Almanya aynı mantık ile devam etmekte ve Türkiye ile deplasman karşılaşması yapmak istemediğinden dolayı bir yandan Türkiye’nin AB’ye girmesine takoz koymakta, bir yandan da Türkiye siyasetinde kendisine müttefik arayışına devam etmektedir.

İttihat ve terakki’den beri bu hususta zayıf kalan Alman devleti için Mesut YILMAZ ilk siyasi müttefik, Necmettin ERBAKAN ise ikinci siyasi müttefik olarak belirmiştir. O kadar ki, Erbakan televizyon programlarında Abdülhamit’in bile Almanya’yı tercih ettiğini dile getirmekten çekinmemiştir.

Bu safha da ABD Recep Tayyip ERDOĞAN’ı, İngiltere’de Abdullah GÜL’ü Erbakan hocanın kucağından alarak Türk siyasetini tekrar Anglo-Sakson etkisine sokmuşlardır. İşte Almanya’nın Recep Tayyip ERDOĞAN’a karşı olan tavır ve tutumunun sebebi budur.

Yoksa Almanya’nın derdi Türkiye’de demokrasinin yerine diktatörlük tehlikesinin belirmiş olması, İslam fundamantalizmi tehlikesi, laikliğin örselenmesi falan değildir.
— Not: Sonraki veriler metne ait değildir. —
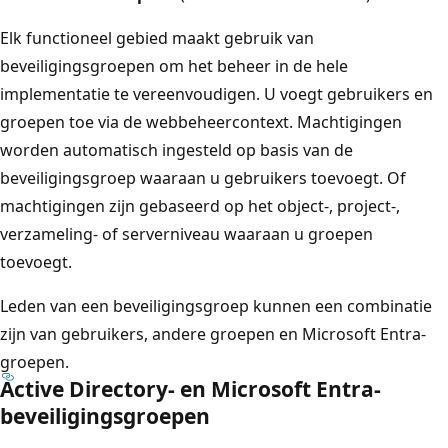
Elk functioneel gebied maakt gebruik van
beveiligingsgroepen om het beheer in de hele
implementatie te vereenvoudigen. U voegt gebruikers en
groepen toe via de webbeheercontext. Machtigingen
worden automatisch ingesteld op basis van de
beveiligingsgroep waaraan u gebruikers toevoegt. Of
machtigingen zijn gebaseerd op het object-, project-,
verzameling- of serverniveau waaraan u groepen
toevoegt.
Leden van een beveiligingsgroep kunnen een combinatie
zijn van gebruikers, andere groepen en Microsoft Entra-
groepen.
Active Directory- en Microsoft Entra-
beveiligingsgroepen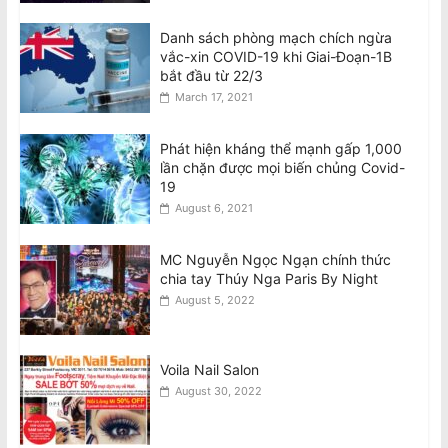
Danh sách phòng mạch chích ngừa
vắc-xin COVID-19 khi Giai-Đoạn-1B
bắt đầu từ 22/3
March 17, 2021
Phát hiện kháng thể mạnh gấp 1,000
lần chặn được mọi biến chủng Covid-
19
August 6, 2021
MC Nguyễn Ngọc Ngạn chính thức
chia tay Thúy Nga Paris By Night
August 5, 2022
Voila Nail Salon
August 30, 2022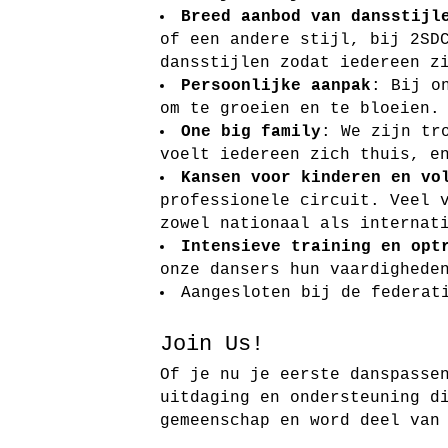
Breed aanbod van dansstijl
of een andere stijl, bij 2SD
dansstijlen zodat iedereen z
Persoonlijke aanpak
: Bij o
om te groeien en te bloeien.
One big family
: We zijn tr
voelt iedereen zich thuis, e
Kansen voor kinderen en vo
professionele circuit. Veel 
zowel nationaal als internat
Intensieve training en opt
onze dansers hun vaardighede
Aangesloten bij de federat
Join Us!
Of je nu je eerste danspasse
uitdaging en ondersteuning d
gemeenschap en word deel van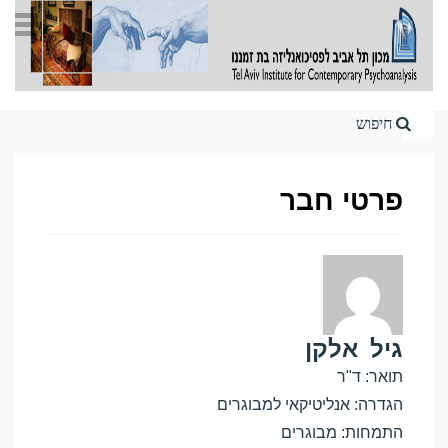
Home
פרטי חבר
גיל
אלקן
תואר: ד"ר
הגדרה: אנליטיקאי למבוגרים
התמחות: מבוגרים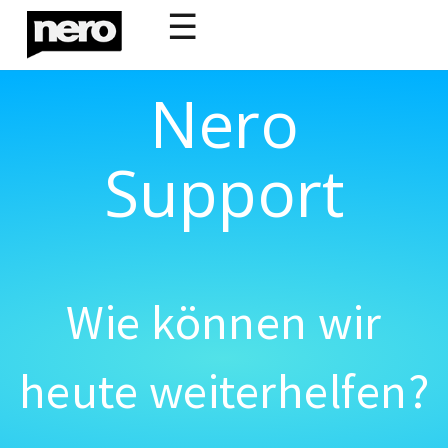
☰
Nero
Support
Wie können wir
heute weiterhelfen?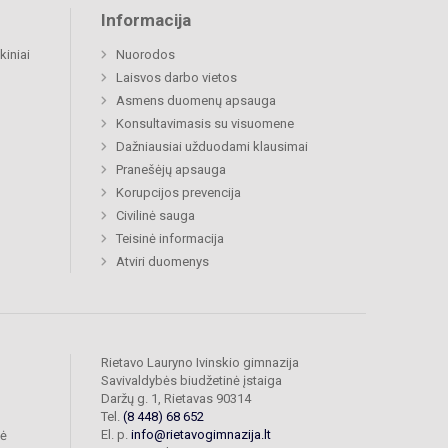
Informacija
kiniai
Nuorodos
Laisvos darbo vietos
Asmens duomenų apsauga
Konsultavimasis su visuomene
Dažniausiai užduodami klausimai
Pranešėjų apsauga
Korupcijos prevencija
Civilinė sauga
Teisinė informacija
Atviri duomenys
Rietavo Lauryno Ivinskio gimnazija
Savivaldybės biudžetinė įstaiga
Daržų g. 1, Rietavas 90314
Tel.
(8 448) 68 652
El. p.
info@rietavogimnazija.lt
bė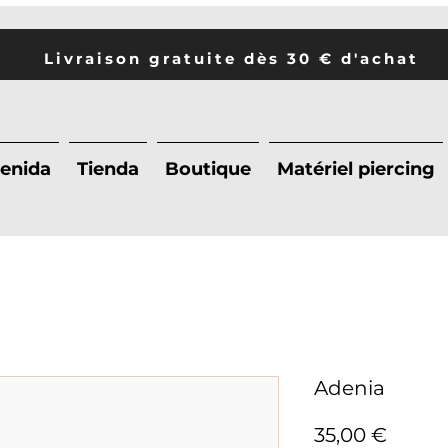
Livraison gratuite dès 30 € d'achat
enida
Tienda
Boutique
Matériel piercing
Adenia
Preci
35,00 €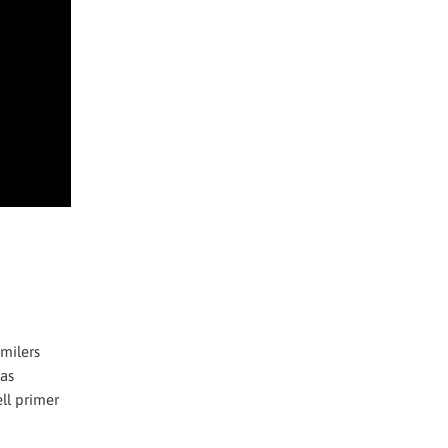
 milers
Las
ll primer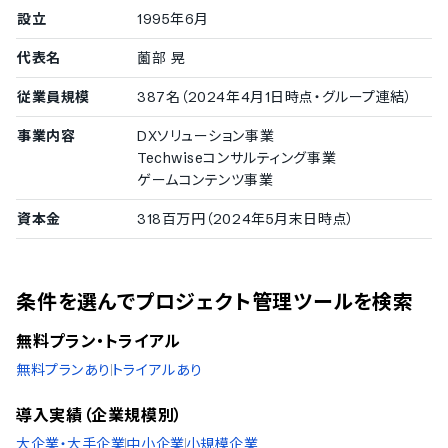
設立
1995年6月
代表名
薗部 晃
従業員規模
387名（2024年4月1日時点・グループ連結）
事業内容
DXソリューション事業
Techwiseコンサルティング事業
ゲームコンテンツ事業
資本金
318百万円（2024年5月末日時点）
条件を選んでプロジェクト管理ツールを検索
無料プラン・トライアル
無料プランあり
トライアルあり
導入実績（企業規模別）
大企業・大手企業
中小企業
小規模企業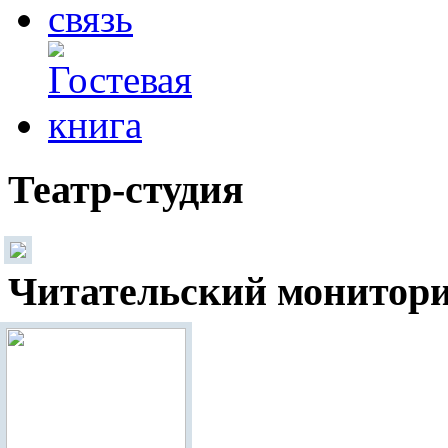
Театр-студия
Читательский монитор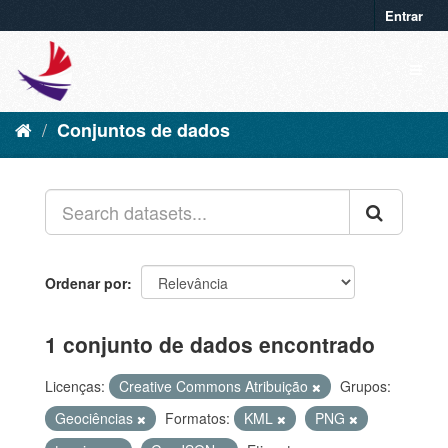
Entrar
Conjuntos de dados
Ordenar por
1 conjunto de dados encontrado
Licenças:
Creative Commons Atribuição
Grupos:
Geociências
Formatos:
KML
PNG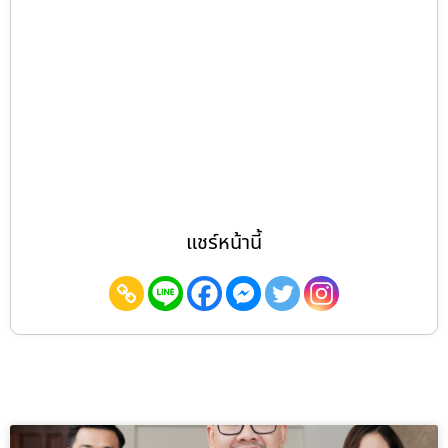
แชร์หน้านี้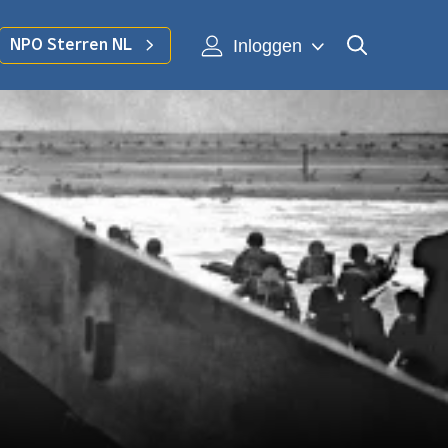
Inloggen
NPO Sterren NL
Çünkü aynı Almanya Erbakan ve onun “Milli görüş” teşkilatı ile daha uçta olan “Anadolu Federe İslam Devleti” örgütüne kucak açabilmiş olan bir Almanya’dır.

Bu bilgiler ve değerlendirmeler ışığında düşünürsek Almanya ve AB’ye sığınarak diktatör namzedinden kurtulacağımız sanılmasın!

Böyle bir durum gerçekleşirse bilinsin ki, Almanya gidenin yerine kendi müttefikini yerleştirme gayreti içinde olacaktır. Eğer bunu gerçekleştiremez veya gerçekleştirecek gücü olmaz ise ya ABD ile anlaşacağı bir siyasi figüre destek verecek, ya da Türkiye’yi idare edecek olan ekibe gücü oranında sızmak isteyecektir.

Hülasa; Almanya’nın kavgası Türkiye ile değil, Recep Tayyip ERDOĞAN iledir. Onun yerinde Alman ekolüne uzak başka biri olsaydı, onunla da can ciğer kuzu sarması olacak değildi.

Bizim başta Almanya, A.B.D., İngiltere ve Çin olmak üzere hiçbir ülkenin Türkiye’nin boynuna tasma takmasına müsaade etmeyen karşılıklı menfaati koruyan tek taraflı çıkar değil, çift taraflı çıkar üzerine kurulu bir siyasi iktidara ihtiyacımız var.